The Huawei Ascend 910 series surpasses or approaches NVIDIA in the following aspects:

– Energy Efficiency Ratio: 910B outperforms A100, with 23% lower power consumption and higher performance per watt.

– Specific Scenarios: 910B outperforms A100 by about 20% in training domestic large models and optimization tasks.

– Cost Performance: 910B’s price and availability are superior to the limited A100/H100 and better than H20.

– Progress of 910C: Approaching H100 performance, narrowing the gap in the high-end market.

Aspects Not Surpassed:

– Absolute computing power and memory bandwidth lag behind H100/B200.

– Software ecosystem (CANN vs. CUDA) still needs improvement.

– Process technology limitations affect performance enhancement.

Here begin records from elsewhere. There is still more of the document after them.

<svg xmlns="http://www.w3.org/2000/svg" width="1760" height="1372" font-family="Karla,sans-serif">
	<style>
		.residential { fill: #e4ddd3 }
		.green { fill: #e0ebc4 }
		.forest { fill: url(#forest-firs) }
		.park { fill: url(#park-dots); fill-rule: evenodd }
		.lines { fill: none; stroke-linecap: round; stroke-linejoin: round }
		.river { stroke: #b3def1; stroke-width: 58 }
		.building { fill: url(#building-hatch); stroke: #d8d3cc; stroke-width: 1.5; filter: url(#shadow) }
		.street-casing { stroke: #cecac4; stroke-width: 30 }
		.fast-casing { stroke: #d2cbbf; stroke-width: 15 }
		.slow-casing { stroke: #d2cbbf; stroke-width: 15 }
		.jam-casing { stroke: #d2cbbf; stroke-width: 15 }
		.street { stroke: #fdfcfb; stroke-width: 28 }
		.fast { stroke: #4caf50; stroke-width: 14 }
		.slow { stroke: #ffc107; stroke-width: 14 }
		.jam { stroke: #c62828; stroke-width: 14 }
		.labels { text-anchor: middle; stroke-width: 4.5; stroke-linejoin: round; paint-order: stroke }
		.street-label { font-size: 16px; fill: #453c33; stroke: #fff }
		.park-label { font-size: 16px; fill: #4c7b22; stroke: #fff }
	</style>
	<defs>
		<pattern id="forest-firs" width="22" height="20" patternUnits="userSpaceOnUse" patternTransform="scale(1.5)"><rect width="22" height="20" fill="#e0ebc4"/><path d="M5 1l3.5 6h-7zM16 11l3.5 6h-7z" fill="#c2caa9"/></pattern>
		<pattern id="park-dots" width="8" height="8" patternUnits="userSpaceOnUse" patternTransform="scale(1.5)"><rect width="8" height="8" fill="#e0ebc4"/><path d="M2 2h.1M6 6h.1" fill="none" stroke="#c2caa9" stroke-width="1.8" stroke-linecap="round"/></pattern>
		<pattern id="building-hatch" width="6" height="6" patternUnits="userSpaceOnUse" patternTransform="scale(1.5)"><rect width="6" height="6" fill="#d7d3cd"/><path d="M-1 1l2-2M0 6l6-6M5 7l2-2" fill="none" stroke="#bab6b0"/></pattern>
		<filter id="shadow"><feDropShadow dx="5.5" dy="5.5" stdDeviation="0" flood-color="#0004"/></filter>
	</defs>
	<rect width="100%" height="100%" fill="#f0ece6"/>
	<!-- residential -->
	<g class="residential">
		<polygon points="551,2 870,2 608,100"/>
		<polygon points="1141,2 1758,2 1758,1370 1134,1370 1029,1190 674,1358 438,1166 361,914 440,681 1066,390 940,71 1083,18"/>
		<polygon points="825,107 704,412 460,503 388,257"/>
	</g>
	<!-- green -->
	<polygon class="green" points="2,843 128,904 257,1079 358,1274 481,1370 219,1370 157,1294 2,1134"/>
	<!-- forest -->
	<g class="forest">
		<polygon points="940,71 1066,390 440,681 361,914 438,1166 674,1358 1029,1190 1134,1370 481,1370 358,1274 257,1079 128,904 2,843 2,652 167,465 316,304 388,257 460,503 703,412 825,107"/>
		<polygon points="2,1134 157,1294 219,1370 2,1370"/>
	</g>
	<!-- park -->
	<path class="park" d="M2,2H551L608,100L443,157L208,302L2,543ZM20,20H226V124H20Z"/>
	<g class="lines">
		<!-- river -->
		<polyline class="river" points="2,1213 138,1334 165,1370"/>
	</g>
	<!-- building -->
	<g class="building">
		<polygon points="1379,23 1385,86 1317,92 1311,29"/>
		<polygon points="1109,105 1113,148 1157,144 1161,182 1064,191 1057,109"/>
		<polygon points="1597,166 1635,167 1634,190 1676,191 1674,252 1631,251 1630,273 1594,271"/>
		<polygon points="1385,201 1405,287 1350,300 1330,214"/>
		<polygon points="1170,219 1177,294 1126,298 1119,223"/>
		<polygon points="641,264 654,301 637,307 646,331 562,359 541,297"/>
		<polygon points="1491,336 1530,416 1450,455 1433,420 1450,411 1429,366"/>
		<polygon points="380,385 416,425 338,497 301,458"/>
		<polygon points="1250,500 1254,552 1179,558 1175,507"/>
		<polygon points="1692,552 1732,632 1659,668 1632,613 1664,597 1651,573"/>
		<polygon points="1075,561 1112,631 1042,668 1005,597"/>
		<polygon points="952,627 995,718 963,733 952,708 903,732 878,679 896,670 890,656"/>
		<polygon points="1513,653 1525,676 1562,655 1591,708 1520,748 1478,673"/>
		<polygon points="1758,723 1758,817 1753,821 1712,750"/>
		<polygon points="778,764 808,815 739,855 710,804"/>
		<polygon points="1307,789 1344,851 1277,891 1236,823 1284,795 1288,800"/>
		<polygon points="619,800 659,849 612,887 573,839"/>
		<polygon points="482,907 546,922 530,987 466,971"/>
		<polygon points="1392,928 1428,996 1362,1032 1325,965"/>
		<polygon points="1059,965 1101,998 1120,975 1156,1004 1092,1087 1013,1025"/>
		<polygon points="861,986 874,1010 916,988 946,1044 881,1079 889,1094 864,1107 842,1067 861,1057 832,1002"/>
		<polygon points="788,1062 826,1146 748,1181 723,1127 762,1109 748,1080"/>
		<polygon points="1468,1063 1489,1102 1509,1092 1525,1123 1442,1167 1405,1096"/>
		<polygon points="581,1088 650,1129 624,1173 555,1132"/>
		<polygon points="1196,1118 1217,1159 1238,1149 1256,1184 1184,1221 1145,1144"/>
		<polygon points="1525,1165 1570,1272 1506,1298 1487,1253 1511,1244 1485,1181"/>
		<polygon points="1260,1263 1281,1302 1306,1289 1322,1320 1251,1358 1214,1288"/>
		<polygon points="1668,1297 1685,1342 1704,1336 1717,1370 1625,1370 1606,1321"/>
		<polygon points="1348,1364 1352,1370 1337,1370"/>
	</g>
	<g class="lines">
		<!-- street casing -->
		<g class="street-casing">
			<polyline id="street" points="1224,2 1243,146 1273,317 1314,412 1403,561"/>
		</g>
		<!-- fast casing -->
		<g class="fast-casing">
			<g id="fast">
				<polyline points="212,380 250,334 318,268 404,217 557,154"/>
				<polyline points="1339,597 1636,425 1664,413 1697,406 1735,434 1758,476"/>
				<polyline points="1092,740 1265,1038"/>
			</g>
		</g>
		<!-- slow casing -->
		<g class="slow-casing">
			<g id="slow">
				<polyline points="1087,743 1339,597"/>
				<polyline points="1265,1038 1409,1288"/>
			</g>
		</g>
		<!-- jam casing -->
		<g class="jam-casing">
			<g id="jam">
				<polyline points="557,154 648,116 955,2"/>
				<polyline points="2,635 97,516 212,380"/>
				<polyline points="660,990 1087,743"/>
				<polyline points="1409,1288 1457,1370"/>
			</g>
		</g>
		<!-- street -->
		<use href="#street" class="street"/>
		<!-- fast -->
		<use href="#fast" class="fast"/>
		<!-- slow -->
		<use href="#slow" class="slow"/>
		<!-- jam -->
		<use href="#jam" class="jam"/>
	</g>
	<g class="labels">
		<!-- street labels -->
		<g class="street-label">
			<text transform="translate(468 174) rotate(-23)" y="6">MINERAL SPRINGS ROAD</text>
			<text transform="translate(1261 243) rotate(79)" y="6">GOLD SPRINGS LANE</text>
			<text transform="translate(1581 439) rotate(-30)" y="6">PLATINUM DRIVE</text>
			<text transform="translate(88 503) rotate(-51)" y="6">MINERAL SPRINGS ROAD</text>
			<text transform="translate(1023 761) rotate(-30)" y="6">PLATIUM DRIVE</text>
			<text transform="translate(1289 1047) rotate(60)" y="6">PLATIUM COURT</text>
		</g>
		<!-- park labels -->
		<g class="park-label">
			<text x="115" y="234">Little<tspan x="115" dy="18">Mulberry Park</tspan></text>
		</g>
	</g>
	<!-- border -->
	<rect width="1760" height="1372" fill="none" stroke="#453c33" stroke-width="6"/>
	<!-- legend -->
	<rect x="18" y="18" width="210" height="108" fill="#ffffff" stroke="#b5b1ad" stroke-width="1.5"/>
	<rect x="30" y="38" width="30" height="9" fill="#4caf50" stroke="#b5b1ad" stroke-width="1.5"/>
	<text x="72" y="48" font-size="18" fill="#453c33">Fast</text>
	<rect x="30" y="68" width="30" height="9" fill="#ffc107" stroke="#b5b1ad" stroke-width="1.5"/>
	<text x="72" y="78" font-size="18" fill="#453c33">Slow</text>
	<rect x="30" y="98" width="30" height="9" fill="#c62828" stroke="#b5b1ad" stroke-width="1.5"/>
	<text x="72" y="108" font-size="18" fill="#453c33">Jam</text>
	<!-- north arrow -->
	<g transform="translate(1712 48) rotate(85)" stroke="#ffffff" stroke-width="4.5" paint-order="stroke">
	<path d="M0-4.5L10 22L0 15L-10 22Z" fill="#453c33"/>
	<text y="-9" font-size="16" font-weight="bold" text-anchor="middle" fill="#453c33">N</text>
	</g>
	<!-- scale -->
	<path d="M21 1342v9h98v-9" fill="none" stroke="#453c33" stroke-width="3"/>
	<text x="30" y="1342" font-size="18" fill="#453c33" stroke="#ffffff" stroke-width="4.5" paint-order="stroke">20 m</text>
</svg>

Fact basis: Based on Huawei’s official data, third-party reports (such as CSDN, Reuters), industry application cases, and NVIDIA’s public specifications. The Ascend 910 series is rapidly rising in the domestic market due to policy support and cost performance, but to fully surpass NVIDIA, further breakthroughs in computing power, ecosystem, and process technology are needed.